I am also affiliated with CWI (the Dutch Institute for Mathematics and Computer Science). I have been awarded both a VENI and TOP grant by the Dutch Organization for Scientific Research. I was previously an Applied Mathematics Instructor at MIT, and completed my PhD at McGill University. My use of technology in teaching is highlighted in a video by the SBE Innovations Center.

One example of a problem I have worked on extensively is the Steiner tree problem. It's very simple to state: we are given some kind of network, and some collection of terminals within this network, and our goal is to "buy" some edges in the network so that all of these terminals are connected. The goal is to find the cheapest possible collection of edges to buy. While this may sound simple, it is in fact one of the primary examples of an NP-hard problem — this means that we don't believe that it's possible to always solve these problems in a computationally efficient manner. It is intrinsically a difficult problem when the instance is large.

Steiner tree example

Here we see a very small network (the black edges), with five terminals (the black squares) that need to be connected. The blue lines indicate one possible collection of edges that connect all the terminals (but it is not the cheapest possible solution).
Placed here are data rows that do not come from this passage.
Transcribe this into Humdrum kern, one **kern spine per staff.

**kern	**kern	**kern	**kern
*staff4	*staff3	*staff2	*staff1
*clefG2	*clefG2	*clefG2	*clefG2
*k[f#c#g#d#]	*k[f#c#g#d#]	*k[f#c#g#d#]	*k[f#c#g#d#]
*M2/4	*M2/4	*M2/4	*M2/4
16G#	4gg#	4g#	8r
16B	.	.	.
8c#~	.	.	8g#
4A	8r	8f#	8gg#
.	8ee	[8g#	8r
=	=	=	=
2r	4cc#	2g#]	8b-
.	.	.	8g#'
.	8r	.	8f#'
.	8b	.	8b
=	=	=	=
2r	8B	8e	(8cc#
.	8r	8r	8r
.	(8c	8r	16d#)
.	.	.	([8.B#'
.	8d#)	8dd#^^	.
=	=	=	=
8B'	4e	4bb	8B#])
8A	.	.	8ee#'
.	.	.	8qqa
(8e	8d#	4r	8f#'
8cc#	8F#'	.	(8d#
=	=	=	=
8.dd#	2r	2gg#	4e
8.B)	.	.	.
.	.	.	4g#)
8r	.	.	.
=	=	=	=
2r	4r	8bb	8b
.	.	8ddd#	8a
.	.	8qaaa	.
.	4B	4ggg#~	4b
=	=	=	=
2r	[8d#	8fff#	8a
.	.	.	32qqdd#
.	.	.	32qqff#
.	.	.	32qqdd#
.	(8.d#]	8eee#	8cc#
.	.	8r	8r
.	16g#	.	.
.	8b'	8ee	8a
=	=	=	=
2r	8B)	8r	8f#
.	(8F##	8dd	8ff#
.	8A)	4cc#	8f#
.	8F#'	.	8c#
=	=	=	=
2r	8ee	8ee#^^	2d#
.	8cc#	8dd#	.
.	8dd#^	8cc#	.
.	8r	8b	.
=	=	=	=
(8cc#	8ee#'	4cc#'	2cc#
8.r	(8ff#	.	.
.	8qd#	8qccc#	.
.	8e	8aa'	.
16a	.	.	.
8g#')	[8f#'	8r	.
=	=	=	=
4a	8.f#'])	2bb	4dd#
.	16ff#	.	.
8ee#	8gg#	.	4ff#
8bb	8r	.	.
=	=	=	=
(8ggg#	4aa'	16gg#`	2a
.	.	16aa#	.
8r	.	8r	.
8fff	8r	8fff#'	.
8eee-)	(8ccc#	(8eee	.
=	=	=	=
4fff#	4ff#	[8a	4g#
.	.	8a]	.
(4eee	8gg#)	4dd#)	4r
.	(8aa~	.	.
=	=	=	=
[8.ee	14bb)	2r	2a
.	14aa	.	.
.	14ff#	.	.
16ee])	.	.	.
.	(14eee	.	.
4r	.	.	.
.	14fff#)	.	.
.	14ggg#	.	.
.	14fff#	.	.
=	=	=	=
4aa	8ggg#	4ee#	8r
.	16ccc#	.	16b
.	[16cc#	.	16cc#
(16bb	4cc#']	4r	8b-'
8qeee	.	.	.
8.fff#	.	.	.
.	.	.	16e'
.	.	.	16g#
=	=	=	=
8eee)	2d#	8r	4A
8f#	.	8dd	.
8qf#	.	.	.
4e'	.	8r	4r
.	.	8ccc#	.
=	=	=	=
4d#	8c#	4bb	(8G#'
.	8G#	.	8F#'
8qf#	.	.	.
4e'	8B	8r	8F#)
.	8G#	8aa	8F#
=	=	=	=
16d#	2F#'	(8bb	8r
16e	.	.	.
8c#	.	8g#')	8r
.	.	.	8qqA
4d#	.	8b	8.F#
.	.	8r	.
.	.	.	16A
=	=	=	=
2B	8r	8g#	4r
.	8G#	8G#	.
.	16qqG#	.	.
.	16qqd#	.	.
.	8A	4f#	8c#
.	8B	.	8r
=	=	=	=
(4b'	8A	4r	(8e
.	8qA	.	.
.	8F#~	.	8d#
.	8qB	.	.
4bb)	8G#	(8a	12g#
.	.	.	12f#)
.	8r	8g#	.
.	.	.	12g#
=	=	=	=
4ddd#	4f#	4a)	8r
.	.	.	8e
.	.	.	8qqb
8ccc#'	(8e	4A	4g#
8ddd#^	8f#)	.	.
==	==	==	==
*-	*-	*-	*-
While applied problems are typically much more complicated, the fundamental aspect of connectivity appears often, and so obtaining a deep understanding of the Steiner tree problem is very important. My work focuses on approximation algorithms — algorithms that are fast, and return a solution that is guaranteed to not be much more expensive than the optimum. For the Steiner tree problem, the best-known such algorithms return a solution that is at most 1.39 times the cheapest possible. Doing better is a major open problem.

Dr. Dinard van der Laan

Assistant Professor

In my research I consider optimization problems for which it is hard to obtain an optimal solution. The model description of such problems usually contains a large number of states for which a solution (often called a policy or strategy) specifies for each state which action (possibly randomized) should be performed.

For such optimization problems I am especially interested in algorithms which iteratively find better solutions. Another goal of my research is to obtain structural optimality results. Such a result can be for example that an optimal (or close to optimal) solution can be found within a specific subset of all solutions. Such a result is useful if optimization over that subset can be done more efficiently than over all solutions. The problems originate from diverse areas as the control of queueing systems, auctions and dynamic pricing.

I pursued my PhD in the mathematics department of Leiden University, followed by a postdoc at INRIA Grenoble-Rhone-Alpes in France, before joining the VU.